Data below —
---*---

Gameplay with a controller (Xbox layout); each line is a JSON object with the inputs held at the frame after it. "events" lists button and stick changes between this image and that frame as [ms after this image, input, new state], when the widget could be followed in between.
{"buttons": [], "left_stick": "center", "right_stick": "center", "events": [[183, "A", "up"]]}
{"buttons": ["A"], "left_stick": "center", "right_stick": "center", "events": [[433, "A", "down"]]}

---*---

Work order — Transcribe the material above. Change nothing in it.

Task solution —
Gameplay with a controller (Xbox layout); each line is a JSON object with the inputs held at the frame after it. "events" lists button and stick changes between this image and that frame as [ms after this image, input, new state], when the widget could be followed in between.
{"buttons": [], "left_stick": "center", "right_stick": "center", "events": [[183, "A", "up"]]}
{"buttons": ["A"], "left_stick": "center", "right_stick": "center", "events": [[433, "A", "down"]]}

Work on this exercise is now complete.